Sunday, January 20, 2008

Bobby Fischer, RIP

Chess immortal and onetime child prodigy Bobby Fischer died two days ago. (NYT photo to left. Please don't sue me! I mean well!) Inevitably, much of the writing about his passing has acknowledged the existence of the elephant in the middle of the room: Fischer's long, long tenure as a screwloose crank. Scroll down this article by the excellent Edward Rothstein and you'll see that some of BF's public pronouncements about the Jews make those of Hitler (if you can forget everything else you know about Adolf) seem mild by comparison. And then there was his hailing the 9/11 attacks as "wonderful news." And calling for the assassination of G. W. Bush.

Rothstein raises an interesting question: does BF's amazing weirdness have anything to do with chess? He thinks it does. Chess, like music and mathematics, is a field in which one can excel at a very early age. But it is also unlike them in a crucial way, he says:
Great music attains its power not simply through manipulation and abstraction, but by creating analogies with experience; music is affected by life, not cut off from it. Mathematics also comes up against the demands of the world, as the field opens up to understanding; early insights are tested against the full scale of what has been already been done and what yet remains undone.

But chess, alone among this abstract triumvirate, is never tested or transformed. The only way expertise is ever tried is in victory or defeat. And if a player is as profoundly powerful as Mr. Fischer, defeat never creates a sense of limits. Seeing into a game and defeating an opponent — that defines the entire world.
I have my doubts about this, for two sorts of reasons:

Sort #1, Empirical: This would imply that the chess world contains more nut jobs than those of music or math. Does it? I certainly don't have any supporting evidence here. Chess has BF, and it had Paul Morphy (the genius who was the unofficial first world champion, and quit chess because it is "only a game" in order to become a mediocre lawyer). But music had Wagner. And Michael Jackson. And don't get me started on how many nutty mathematicians there have been.

Sort #2, A Priori: The argument seems to be that music and math include some kind of reality-check for your ideas, whereas chess does not, unless of course you lose. Which, generally, Fischer did not.

Do music and math involve checking your ideas against extramusical and extramathematical reality in the way required by this argument? I'm really not sure. If I develop a theorem that there is/is not a highest prime number, and my proof is fine according to the rules internal to the practice of math, what reality check am I ever going to get?

Also, insofar as there is an external check, it might not be the sort of thing that would influence the mind of the individual practitioner. Maybe the check is on the realm as a whole. I don't think music could exist if all would-be musicians were as emotionally stunted and out of touch as Michael Jackson. Take one look at him and you know: this guy has no idea how weird he seems to others. His ability to perceive other people's emotions is probably very poor. The sort of music that Jackson does is both simple (compare it to a string quartet, say) and structured by traditional rules and practices, so he can do very well indeed by getting around in that self-sufficient parallel universe: the world of music.
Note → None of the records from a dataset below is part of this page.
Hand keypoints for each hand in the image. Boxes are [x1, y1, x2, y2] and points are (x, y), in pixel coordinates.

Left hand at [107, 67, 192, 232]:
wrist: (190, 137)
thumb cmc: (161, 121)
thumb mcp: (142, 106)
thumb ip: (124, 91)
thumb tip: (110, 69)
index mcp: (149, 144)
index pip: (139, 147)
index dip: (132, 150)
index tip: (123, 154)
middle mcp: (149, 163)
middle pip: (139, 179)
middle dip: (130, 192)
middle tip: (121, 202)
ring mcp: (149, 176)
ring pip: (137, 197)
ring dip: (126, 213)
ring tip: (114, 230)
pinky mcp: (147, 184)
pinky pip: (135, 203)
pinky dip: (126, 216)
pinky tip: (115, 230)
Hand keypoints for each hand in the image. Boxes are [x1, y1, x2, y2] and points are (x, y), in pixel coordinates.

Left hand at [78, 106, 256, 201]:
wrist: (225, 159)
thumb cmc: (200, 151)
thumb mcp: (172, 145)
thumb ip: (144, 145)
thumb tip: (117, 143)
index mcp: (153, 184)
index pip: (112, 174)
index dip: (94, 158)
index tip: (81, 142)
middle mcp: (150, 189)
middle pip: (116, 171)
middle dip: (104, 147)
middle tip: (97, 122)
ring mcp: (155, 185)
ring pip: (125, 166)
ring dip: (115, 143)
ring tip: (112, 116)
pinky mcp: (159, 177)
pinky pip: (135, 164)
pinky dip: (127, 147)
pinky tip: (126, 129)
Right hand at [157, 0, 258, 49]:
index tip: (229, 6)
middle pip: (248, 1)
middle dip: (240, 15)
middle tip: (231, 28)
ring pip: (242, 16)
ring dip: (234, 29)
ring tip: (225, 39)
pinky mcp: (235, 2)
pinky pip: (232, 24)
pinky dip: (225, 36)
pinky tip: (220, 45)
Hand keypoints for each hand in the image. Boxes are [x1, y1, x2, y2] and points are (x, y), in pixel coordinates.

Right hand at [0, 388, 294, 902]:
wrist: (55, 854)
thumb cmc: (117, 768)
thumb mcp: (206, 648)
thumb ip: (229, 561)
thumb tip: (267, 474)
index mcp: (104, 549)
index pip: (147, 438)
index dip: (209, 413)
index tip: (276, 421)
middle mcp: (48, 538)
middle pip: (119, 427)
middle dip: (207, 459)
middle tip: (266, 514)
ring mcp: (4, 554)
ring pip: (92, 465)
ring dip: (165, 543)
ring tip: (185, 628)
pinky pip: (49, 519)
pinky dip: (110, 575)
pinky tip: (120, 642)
He doesn't need to know much about how to get around in the emotional universe of actual, concrete human beings.

But Rothstein does have a point. As Aristotle pointed out long ago in the Nicomachean Ethics, there is a difference between the fields in which the young can excel, and those in which they cannot. The difference, he said, is that the former do not need the sort of wisdom that can only come with experience of life, and the latter do. That's a big difference. Very big.